El ferrocarril es parte de nuestra historia y de nuestro futuro, porque como dice Rafael Guillén «…en las ventanillas de los vagones se suceden escenas silenciosas cuyo principio y cuyo final jamás conoceré».
Ahora, en nuestra época contemporánea todo ha cambiado y ese hálito de romanticismo y misterio que llevaba consigo el tren y sus locomotoras se ha convertido en dispendios singulares e inesperados. Hay quien echa el pulso al gobierno para quedarse con los rodalies, o el servicio de Cercanías en Cataluña, para tener el control de entradas y salidas de un país imaginario, inexistente.

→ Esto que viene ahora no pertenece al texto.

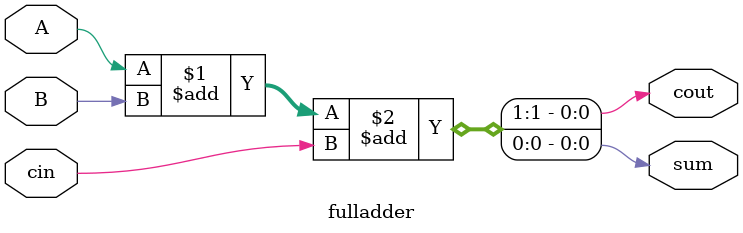
<source format=v>
module fulladder(input A, input B, input cin, output cout, output sum );
assign {cout, sum} = A + B + cin;
endmodule

</source>
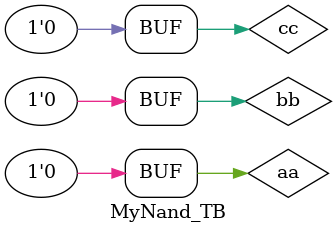
<source format=sv>
`timescale 1ns/1ns

module MyNand(input a,b,c, output w);
	supply1 Vdd;
	supply0 gnd;
	wire i,j,k,l;
	pmos #(4,7,9) P1(j,Vdd,a);
	pmos #(4,7,9) P2(j,Vdd,b);
	pmos #(4,7,9) P3(w,j,i);
	pmos #(4,7,9) P4(i,Vdd,c);
	nmos #(3,5,7) N1(k,gnd,b);
	nmos #(3,5,7) N2(l,k,a);
	nmos #(3,5,7) N3(w,l,c);
	nmos #(3,5,7) N4(i,gnd,c);
endmodule

module MyNand_TB();
	reg aa=0, bb=0, cc=0;
	wire w;
	MyNand N1(aa,bb,cc,w);
	initial begin
		#40 cc=1;
		#50 aa=1;
		#40 bb=1;
		#50 aa=0;
		bb=0;
		#40 cc=0;
	end
endmodule
</source>
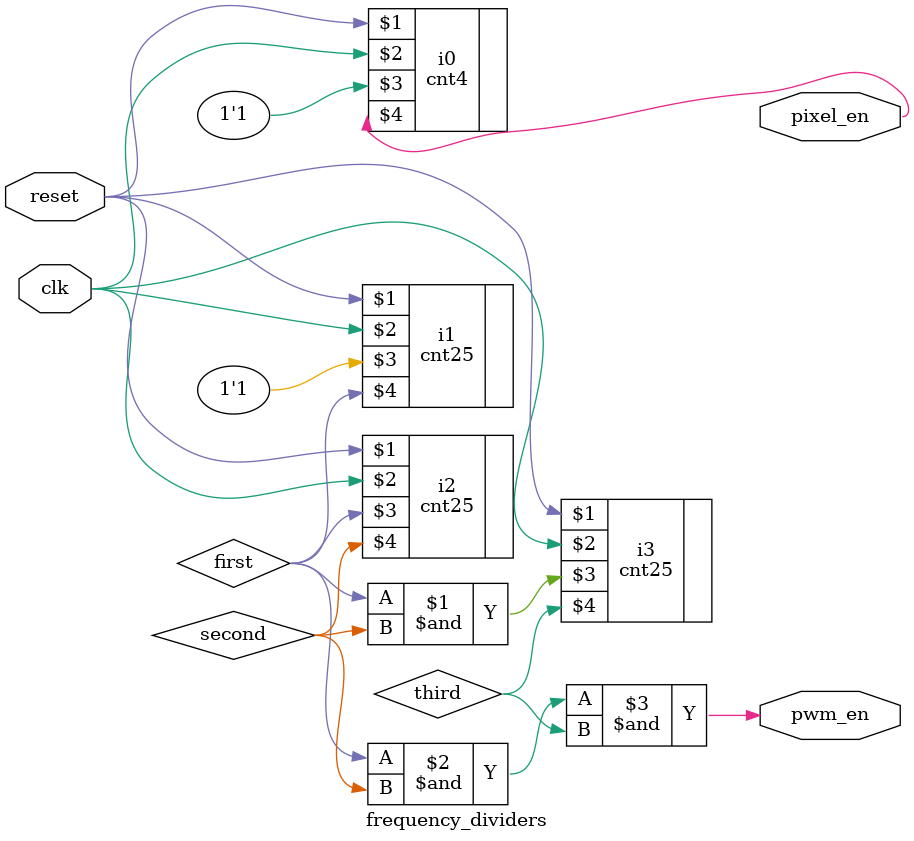
<source format=v>
module frequency_dividers (reset, clk, pixel_en, pwm_en);
     input reset, clk;
     output pixel_en, pwm_en;
     wire first, second, third;

     // Pixel clock (25MHz)
     cnt4 i0 (reset, clk, 1'b1, pixel_en);

     // PWM clock (6.4kHz)
     cnt25 i1 (reset, clk, 1'b1, first);
     cnt25 i2 (reset, clk, first, second);
     cnt25 i3 (reset, clk, first & second, third);
     assign pwm_en = first & second & third;
	  
endmodule

</source>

Hay quien espera ansioso la renovación de los trenes por viejos y caducos y en esa espera desespera al ver que el diseño para la construcción de esas nuevas locomotoras y vagones es superior al estrecho de los túneles que perforan las montañas de Cantabria y Asturias. Hay quien piensa que no están tan olvidados del progreso como se creen algunos porque a ellos también les han puesto un tren de alta velocidad en su rural Extremadura; un tren que no sobrepasa los 80 kilómetros hora. Y hay quien solicita la renovación de los trenes y servicios de cercanías en Madrid, por ser el punto neurálgico de todos los cruces de caminos, pero que cuanto más se solicita más averías se producen. Hay quien se derrumba sobre el suelo de la estación porque no sabe si llegará a tiempo a su trabajo o si conseguirá reunirse con su familia ese fin de semana para el que reservó y pagó el billete.
Por el contrario, hay quienes prefieren desligarse de ese atávico romanticismo del tren y dan prioridad a ir a trabajar en sus coches ecológicos y diplomáticos a sus sedes parlamentarias o trasladarse en aviones business y Falcon para dejarse ver en los conflictos de mayor tirón televisivo.
Son más pragmáticos. Al fin y al cabo, no todo es tan bonito como quisiéramos. Así nos lo han hecho ver los retratistas en algunas escenas que han anulado ese toque intimista y apasionado del tren, como el retrato de Luigi Russolo, Periferia-trabajo donde el cielo se cubre de gris plomizo y los edificios se alzan similares, de ventanas rectilíneas, hechos para la clase obrera y trabajadora; o las fotografías de Stettner donde se captura el bostezo de la vida. Donde la dureza de lo cotidiano o del día a día ha aniquilado cualquier esperanza novelesca, servida en bandeja de plata tan solo para unos pocos.